Probing the structure of membrane proteins with electron spin echo envelope modulation spectroscopy

A new approach has been developed to probe the structural properties of membrane peptides and proteins using the pulsed electron paramagnetic resonance technique of electron spin echo envelope modulation (ESEEM) spectroscopy and the alpha-helical M2 delta subunit of the acetylcholine receptor incorporated into phospholipid bicelles. To demonstrate the practicality of this method, a cysteine-mutated nitroxide spin label (SL) is positioned 1, 2, 3, and 4 residues away from a fully deuterated Val side chain (denoted i + 1 to i + 4). The characteristic periodicity of the alpha-helical structure gives rise to a unique pattern in the ESEEM spectra.
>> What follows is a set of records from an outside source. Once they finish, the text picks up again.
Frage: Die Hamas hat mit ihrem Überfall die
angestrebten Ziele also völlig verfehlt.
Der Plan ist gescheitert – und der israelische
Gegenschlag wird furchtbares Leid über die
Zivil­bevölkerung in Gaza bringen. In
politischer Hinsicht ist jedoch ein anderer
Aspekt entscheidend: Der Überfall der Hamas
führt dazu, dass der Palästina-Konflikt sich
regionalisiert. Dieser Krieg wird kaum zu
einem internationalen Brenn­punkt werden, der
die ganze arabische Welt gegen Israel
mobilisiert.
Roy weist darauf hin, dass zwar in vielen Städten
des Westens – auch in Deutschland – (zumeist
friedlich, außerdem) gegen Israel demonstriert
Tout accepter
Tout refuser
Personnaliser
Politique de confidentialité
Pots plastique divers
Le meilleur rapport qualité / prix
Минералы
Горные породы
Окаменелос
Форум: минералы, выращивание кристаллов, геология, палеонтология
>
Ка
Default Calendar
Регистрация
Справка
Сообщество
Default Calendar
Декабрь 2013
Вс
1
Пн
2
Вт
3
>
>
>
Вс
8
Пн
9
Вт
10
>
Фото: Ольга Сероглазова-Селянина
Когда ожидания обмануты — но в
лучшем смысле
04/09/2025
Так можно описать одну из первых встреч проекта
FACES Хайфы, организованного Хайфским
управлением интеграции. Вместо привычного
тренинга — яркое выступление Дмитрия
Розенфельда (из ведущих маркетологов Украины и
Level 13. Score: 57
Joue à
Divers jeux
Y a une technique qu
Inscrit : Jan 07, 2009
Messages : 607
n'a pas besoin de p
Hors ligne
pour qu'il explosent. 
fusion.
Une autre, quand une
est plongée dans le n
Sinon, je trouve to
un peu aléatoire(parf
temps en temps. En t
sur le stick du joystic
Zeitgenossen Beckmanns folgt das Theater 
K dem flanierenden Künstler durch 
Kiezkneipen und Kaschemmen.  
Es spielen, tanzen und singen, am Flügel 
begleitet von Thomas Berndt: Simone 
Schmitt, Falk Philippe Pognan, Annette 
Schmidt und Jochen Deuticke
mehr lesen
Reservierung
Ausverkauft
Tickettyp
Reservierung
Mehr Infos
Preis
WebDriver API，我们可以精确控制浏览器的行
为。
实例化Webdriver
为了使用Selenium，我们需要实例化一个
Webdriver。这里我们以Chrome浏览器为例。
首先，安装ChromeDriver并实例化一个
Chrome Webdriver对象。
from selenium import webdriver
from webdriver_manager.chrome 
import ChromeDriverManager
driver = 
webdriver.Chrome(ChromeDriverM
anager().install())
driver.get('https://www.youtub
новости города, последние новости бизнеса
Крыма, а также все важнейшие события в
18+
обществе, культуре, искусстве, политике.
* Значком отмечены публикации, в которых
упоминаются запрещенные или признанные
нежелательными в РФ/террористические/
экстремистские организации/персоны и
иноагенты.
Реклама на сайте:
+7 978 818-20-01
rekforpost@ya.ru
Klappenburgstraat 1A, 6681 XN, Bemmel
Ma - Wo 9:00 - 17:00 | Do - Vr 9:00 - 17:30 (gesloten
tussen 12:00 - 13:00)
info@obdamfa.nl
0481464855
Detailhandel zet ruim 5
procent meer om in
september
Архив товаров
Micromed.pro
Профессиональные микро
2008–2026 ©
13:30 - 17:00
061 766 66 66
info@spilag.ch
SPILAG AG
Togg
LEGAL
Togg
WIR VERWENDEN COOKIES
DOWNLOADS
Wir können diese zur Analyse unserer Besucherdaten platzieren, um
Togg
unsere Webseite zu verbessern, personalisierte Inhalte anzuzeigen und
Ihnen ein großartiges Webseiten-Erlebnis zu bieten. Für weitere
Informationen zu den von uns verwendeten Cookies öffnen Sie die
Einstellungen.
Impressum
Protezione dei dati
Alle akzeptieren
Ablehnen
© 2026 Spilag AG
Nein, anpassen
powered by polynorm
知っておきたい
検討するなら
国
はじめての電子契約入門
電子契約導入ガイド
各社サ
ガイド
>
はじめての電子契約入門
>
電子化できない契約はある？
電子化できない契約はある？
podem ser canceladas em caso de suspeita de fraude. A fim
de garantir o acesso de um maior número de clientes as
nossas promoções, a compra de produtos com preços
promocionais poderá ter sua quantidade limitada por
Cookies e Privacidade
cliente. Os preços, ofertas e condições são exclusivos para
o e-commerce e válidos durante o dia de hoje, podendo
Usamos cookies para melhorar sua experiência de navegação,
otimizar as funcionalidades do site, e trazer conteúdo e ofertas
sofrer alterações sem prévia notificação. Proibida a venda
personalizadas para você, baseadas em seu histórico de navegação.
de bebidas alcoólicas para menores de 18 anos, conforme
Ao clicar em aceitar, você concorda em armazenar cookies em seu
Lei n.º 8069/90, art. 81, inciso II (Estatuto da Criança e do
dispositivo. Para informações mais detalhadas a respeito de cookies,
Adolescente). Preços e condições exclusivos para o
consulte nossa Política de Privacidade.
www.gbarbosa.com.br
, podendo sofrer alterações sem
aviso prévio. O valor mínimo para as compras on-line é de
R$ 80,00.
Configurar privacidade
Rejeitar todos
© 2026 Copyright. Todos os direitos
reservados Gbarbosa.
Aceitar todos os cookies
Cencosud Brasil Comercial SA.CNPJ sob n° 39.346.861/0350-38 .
In the i + 1 and i + 2 samples, the H-2 nuclei are too far away to be detected. However, with the 3.6 residue per turn pattern of an alpha-helix, the i + 3 and i + 4 samples reveal a strong signal from the H-2 nuclei of the Val side chain. Modeling studies verify these data suggesting that the closest H-2-labeled Val to SL distance would in fact be expected in the i + 3 and i + 4 samples. This technique is very advantageous, because it provides pertinent qualitative structural information on an inherently difficult system like membrane proteins in a short period of time (minutes) with small amounts of protein (mu g).